A vítima estava chegando em casa procurando a chave do portão do condomínio quando foi surpreendida por disparos de arma de fogo ao se aproximar do marinheiro. O militar estava em seu carro e não tinha conseguido abrir o portão automático.
Segundo a perícia, os tiros atingiram a barriga da vítima, que chegou a ser socorrida pelo autor ao Hospital Estadual Alberto Torres (Heat), no Colubandê, mas não resistiu ao ferimento. O laudo do Instituto Médico Legal de Tribobó concluiu que a causa da morte foi hemorragia interna causada por projétil de arma de fogo.

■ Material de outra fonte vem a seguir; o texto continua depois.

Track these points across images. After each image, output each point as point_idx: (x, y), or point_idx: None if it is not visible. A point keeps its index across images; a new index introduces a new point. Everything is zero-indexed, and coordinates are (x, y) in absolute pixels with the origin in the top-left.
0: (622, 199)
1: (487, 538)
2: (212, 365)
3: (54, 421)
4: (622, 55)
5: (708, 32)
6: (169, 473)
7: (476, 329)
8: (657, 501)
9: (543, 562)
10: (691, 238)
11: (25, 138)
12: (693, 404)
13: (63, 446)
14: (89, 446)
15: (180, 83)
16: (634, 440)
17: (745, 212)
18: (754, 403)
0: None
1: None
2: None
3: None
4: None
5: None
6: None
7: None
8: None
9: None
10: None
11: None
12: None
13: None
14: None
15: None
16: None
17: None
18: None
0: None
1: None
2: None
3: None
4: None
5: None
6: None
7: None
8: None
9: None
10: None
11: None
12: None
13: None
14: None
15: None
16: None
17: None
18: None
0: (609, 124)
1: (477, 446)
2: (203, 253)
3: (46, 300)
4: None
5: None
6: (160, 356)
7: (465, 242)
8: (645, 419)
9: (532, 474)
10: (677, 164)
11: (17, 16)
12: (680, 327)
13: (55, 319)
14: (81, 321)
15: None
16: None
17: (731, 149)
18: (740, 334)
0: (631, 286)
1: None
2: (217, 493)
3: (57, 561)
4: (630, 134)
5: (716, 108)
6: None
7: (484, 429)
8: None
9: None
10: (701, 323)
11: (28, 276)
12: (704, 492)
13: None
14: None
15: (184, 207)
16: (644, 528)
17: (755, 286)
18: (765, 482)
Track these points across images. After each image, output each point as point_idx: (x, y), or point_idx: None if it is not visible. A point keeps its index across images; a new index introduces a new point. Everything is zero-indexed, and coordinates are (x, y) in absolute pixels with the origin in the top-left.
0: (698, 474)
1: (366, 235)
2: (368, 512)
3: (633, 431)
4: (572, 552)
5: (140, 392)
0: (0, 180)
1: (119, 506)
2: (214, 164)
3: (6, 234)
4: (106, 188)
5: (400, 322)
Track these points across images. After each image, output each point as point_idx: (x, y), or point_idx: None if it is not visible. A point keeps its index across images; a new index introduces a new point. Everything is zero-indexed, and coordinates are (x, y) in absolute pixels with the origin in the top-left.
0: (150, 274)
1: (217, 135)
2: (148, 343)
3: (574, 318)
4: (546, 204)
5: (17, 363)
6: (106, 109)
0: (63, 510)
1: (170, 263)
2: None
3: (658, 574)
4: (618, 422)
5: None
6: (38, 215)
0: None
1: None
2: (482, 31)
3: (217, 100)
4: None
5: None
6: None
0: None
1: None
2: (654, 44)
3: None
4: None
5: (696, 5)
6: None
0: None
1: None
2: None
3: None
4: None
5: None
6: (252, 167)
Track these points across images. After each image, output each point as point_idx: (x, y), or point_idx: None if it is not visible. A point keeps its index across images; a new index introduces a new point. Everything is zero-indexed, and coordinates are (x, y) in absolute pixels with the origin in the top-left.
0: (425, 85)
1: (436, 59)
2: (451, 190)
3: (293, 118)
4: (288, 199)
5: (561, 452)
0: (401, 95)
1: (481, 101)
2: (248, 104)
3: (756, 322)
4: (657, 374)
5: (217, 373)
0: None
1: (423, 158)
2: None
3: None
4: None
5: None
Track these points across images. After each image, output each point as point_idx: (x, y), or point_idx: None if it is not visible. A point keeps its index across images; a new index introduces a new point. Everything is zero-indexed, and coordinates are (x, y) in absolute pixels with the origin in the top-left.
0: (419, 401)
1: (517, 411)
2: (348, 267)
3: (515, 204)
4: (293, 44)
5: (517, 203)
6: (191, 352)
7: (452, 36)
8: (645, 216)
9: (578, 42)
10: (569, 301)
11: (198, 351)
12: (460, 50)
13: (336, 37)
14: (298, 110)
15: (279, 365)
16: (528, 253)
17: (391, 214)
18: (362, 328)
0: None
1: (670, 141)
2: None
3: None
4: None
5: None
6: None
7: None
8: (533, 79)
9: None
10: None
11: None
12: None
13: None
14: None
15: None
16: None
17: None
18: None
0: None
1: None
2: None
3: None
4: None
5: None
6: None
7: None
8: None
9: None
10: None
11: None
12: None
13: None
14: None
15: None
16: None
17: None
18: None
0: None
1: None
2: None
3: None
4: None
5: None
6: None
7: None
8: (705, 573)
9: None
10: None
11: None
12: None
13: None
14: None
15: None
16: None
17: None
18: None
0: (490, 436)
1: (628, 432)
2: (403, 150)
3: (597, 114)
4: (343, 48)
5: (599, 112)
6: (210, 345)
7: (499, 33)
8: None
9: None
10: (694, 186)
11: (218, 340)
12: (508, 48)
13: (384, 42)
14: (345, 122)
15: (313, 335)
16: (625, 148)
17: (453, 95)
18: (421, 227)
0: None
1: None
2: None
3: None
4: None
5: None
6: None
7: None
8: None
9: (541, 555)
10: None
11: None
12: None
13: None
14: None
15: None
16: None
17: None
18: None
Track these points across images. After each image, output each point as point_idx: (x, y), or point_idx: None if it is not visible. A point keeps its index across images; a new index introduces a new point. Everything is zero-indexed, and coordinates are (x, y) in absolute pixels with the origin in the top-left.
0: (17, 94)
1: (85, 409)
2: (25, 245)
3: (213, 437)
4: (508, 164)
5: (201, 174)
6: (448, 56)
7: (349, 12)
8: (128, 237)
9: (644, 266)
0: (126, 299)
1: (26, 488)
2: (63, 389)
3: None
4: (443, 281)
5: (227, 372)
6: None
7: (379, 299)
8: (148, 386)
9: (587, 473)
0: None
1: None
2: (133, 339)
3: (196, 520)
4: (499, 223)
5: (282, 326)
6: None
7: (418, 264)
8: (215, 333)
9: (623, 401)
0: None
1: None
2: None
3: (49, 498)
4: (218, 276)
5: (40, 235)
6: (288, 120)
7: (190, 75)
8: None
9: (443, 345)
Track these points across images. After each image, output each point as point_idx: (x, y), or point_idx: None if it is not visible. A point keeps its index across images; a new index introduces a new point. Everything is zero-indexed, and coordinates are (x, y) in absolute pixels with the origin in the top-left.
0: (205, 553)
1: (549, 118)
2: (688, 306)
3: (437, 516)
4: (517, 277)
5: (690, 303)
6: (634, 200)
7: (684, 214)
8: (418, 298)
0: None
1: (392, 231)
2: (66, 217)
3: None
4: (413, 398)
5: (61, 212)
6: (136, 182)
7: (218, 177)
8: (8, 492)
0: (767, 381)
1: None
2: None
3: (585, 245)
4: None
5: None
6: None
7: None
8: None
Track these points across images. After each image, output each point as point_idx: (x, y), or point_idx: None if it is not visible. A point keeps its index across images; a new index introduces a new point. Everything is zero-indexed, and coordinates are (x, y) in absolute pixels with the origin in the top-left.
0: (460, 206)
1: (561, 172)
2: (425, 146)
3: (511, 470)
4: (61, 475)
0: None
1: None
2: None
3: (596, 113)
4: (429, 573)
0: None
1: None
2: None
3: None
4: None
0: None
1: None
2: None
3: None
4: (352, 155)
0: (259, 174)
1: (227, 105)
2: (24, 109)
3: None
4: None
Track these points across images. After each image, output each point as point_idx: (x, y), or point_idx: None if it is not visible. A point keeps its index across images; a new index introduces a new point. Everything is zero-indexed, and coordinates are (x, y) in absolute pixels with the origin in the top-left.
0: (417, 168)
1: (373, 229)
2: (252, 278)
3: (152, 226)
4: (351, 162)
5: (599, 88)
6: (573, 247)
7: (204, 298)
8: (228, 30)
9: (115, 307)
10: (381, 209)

De acordo com a Polícia Militar, o marinheiro foi levado para a Divisão de Homicídios de Niterói e São Gonçalo (DHNSG). Na especializada, ele confirmou que não reconheceu Durval, que estava se aproximando rapidamente do veículo, mexendo em uma mochila.
Ainda em depoimento, o militar confessou ter efetuado um disparo, para depois atirar mais duas vezes. Após os tiros, verificou que o homem morava no mesmo condomínio e o levou para o hospital.
O marinheiro foi autuado primeiramente por homicídio culposo, quando não há intenção de matar. Uma fiança foi estipulada em R$ 120 mil. No entanto, o autor do crime continua preso no presídio da Marinha, no Centro do Rio, e agora irá responder por homicídio doloso, quando há intenção de matar.
A Marinha do Brasil, questionada sobre o ocorrido, informou estar colaborando com os órgãos responsáveis para a elucidação do fato. A Marinha lamentou o ocorrido.